I love working in the ER. I really do. The chaos, loud noises, knowledge base required and crazy scenarios are what I most enjoy. Sometimes, though, I feel like I don't quite get the opportunity to interact with patients on a basic level. Sure, I can give them pain meds and talk while I'm assessing their mangled leg and reassure family members before we do a conscious sedation to reset that mangled leg...but in all the craziness it just isn't possible to give as much time to each patient as I would like to.
So the other night, when it was shockingly slow - only four patients in the ED for more than an hour - my attention wandered to the patient belonging to another nurse. I had overheard the staff talking earlier; apparently this patient was related to one of the more prominent administrative peeps in the hospital, and they just didn't know how else to help her. This patient also had severe, advanced early-onset Alzheimer's. The patient was waiting for a social work consult in the morning - but even though she had been reminded of that many times, the patient had no idea she was waiting for that social work consult. She also happened to have been PC'ed by the doc, so security was sitting with her.
Since it was the wee hours of the night, and dementia robs people of the ability to critically think or analyze a situation logically or even remember what situation they are thinking about in the first place, she was starting to get very anxious. She started pacing back and forth, going from bed to chair to doorway and back. Security kept getting gruff with her, telling her to sit down and stay on the bed.
Now this lady had been in the ER for 8 hours already...I'd be pacing too. She kept getting more anxious, and security kept getting shorter with her. Her primary nurse happens to be someone I like personally but detest as a nurse - she is lazy, preoccupied, and would rather go take a smoke break than talk to her patients. The primary had also been complaining about this dementia patient, since her agitation was preventing a long and relaxed lunch break. So when the lady wandered to the doorway for the umpteenth time, I walked up to her.
"I have to get out of here!

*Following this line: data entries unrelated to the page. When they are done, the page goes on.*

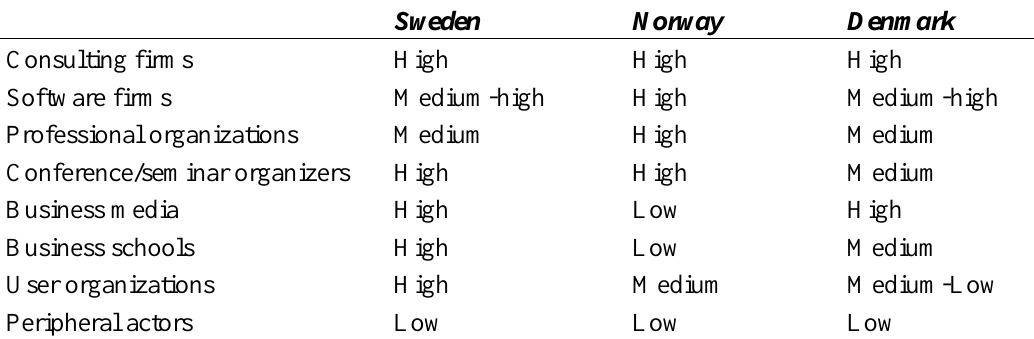
Table 5. The relative importance of the various actors 1992–2011.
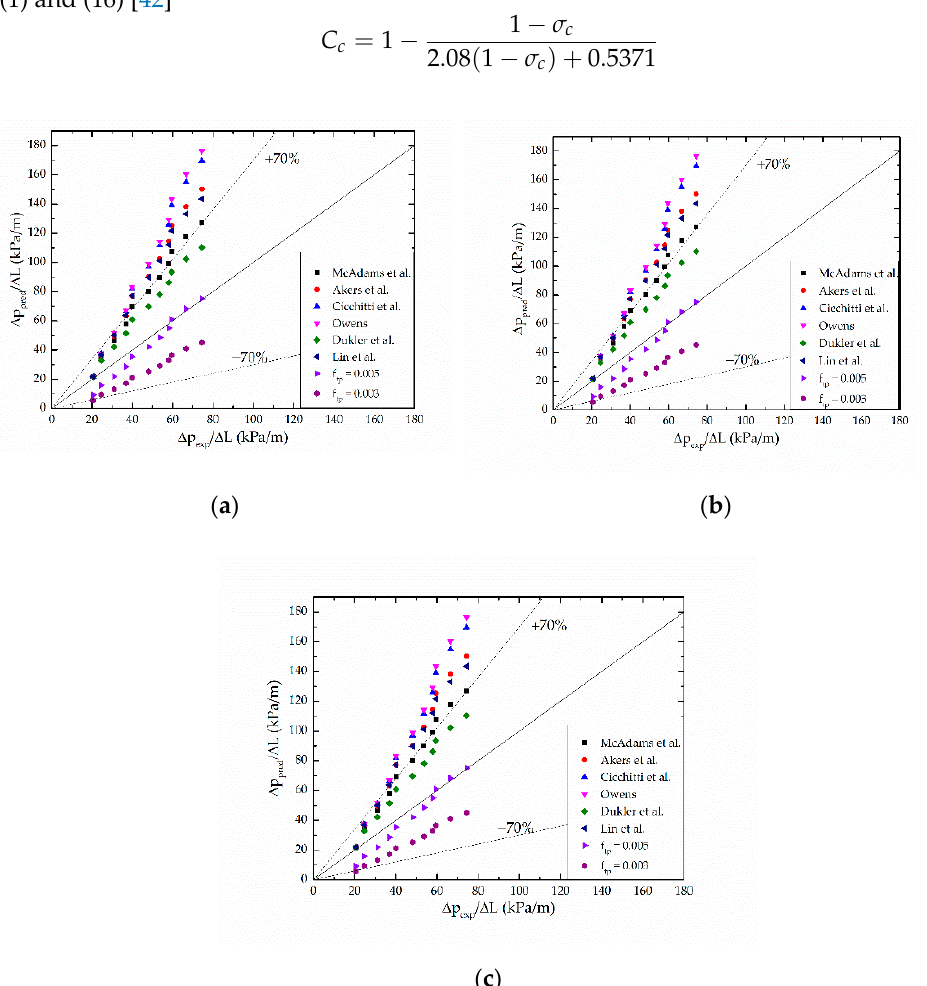
Figure 3. Comparison of predictions of homogeneous models with present experimental frictional pressure drop data calculated based on ( a ) Zivi’s model, ( b ) homogeneous model, and ( c ) Lockhart and Martinelli’ model.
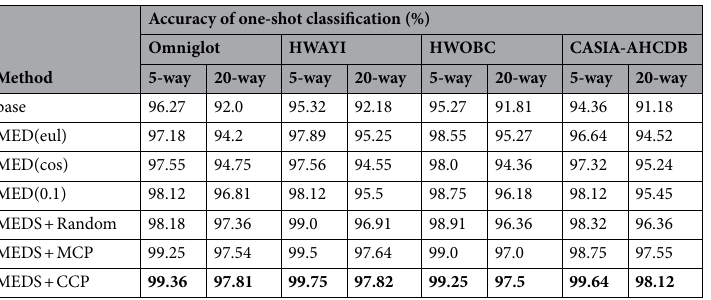
Table 3. One-shot classification performance of our method on three datasets, the best-performing method is highlighted. “MED” indicates integration of MSB, EB and D in the Fig. 2. “MEDS” indicates integration of MSB, EB, D and SSCL. Significant values are in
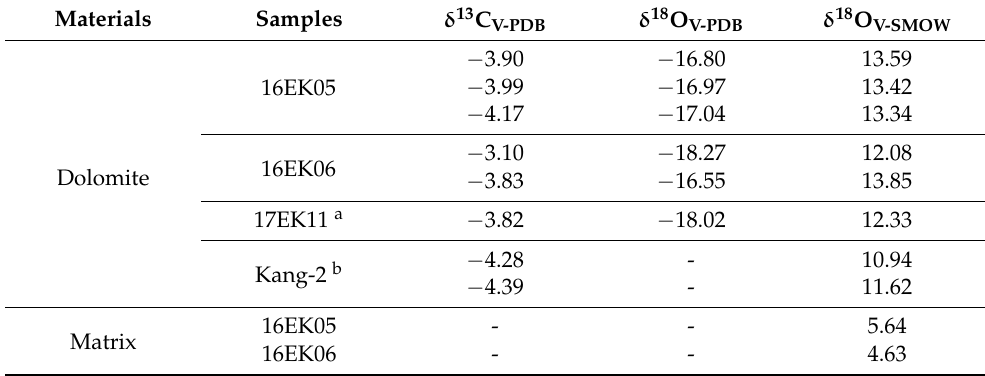
Table 2. C–O isotopes (‰) of porphyroblastic dolomite and silicate matrix in the chlorite schist.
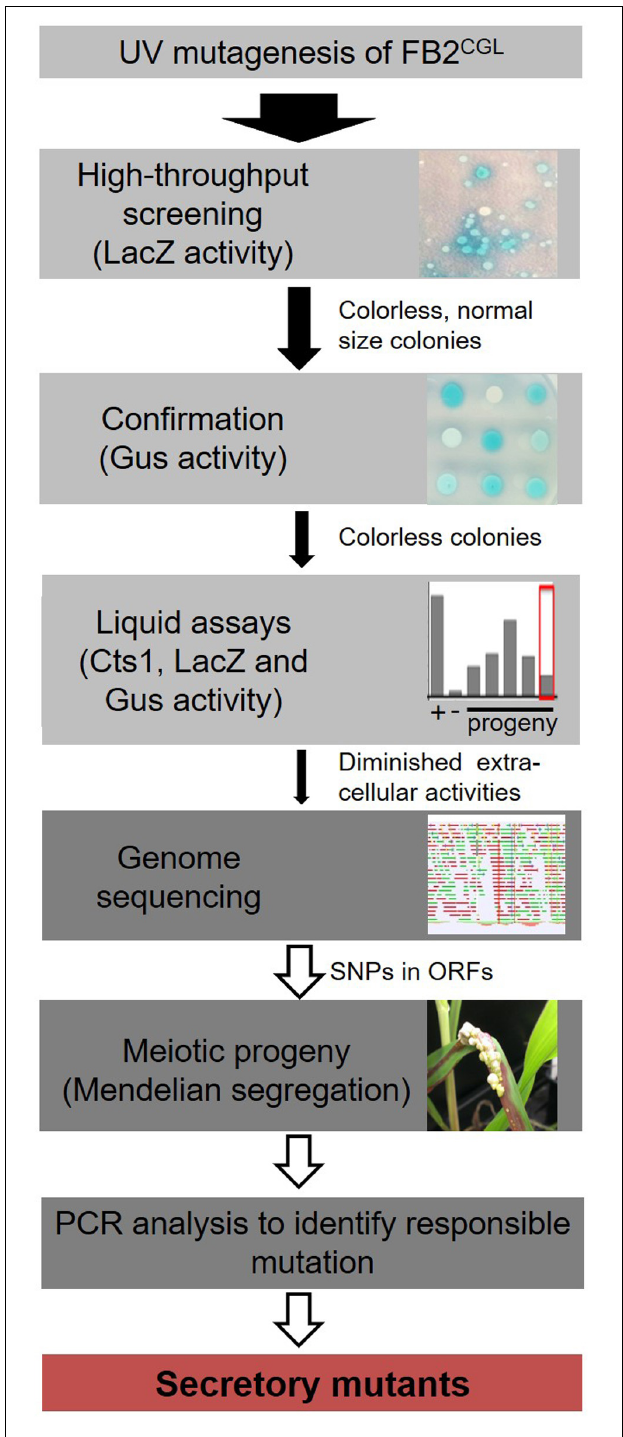
FIGURE 1 | Rationale of the forward genetic screen. The three reporters LacZ-Cts1, Gus-Cts1 and endogenous Cts1 were used to identify mutants with diminished Cts1 secretion. After UV mutagenesis, a high-throughput screen for absence of LacZ activity of LacZ-Cts1 was conducted on X-Gal containing plates. Next, colonies were patched on X-Gluc containing plates to verify the result with the Gus-Cts1 reporter. Remaining candidates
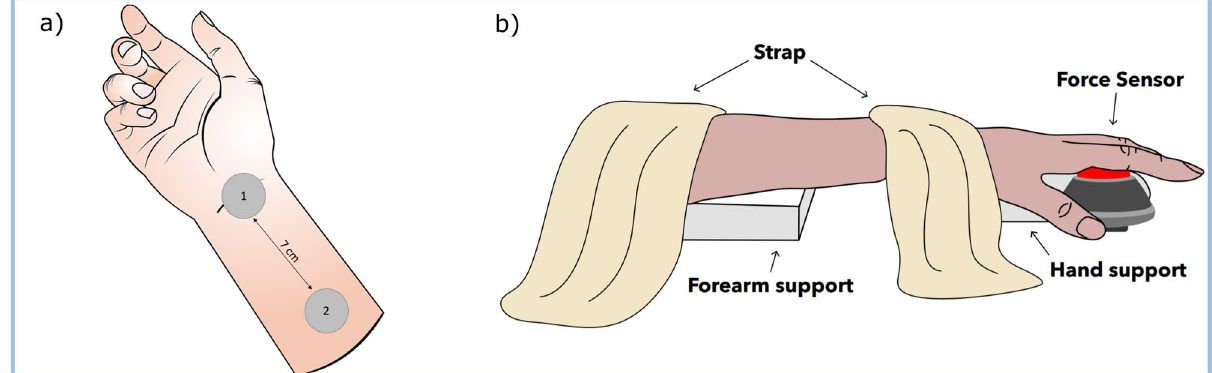
Figure 1. ( a ) Placement of the electrodes. Two electrodes are placed on the lower arm of the subject. Electrode 1 is placed on top of the carpal ligament. Electrode 2 is placed seven cm superior to electrode 1. ( b )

It's so late, and my husband just died and I don't know what to do..." She rambled and paced, so I offered to take her for a walk.
And we did.
We circled the pod hallway at least ten times. How else to comfort someone whose husband has actually been dead for a decade, yet who is experiencing the grief as if it were new? After a dozen laps, I asked if she wanted to do another. "No, I think I want to go lay down," she said.
And she did.
She went to sleep for the next three hours, until change of shift. She woke up when dayshift staff came out, and so I went back up to her to let her know about the social worker coming in soon. She climbed out of bed and gave me a hug, and started crying. "Thank you, and please tell my husband that I'll be home soon," she said. "And also, you smell very nice."
I am glad for this slow night, for the chance to be able to be there for someone. I didn't need nursing school to do what I did. It required no critical thinking, no med knowledge, and no IV skills. I didn't titrate a drip, or do an EKG, or keep an eye on the cardiac monitor. But I think it made a difference to that lady, just having someone who was there for her, to hold her hand. And that felt real great. I felt more like a nurse in that short time than I have in the past few weeks. Even though, in six hours, she will forget I ever existed.
And let's be real...it's always nice to be told you smell good.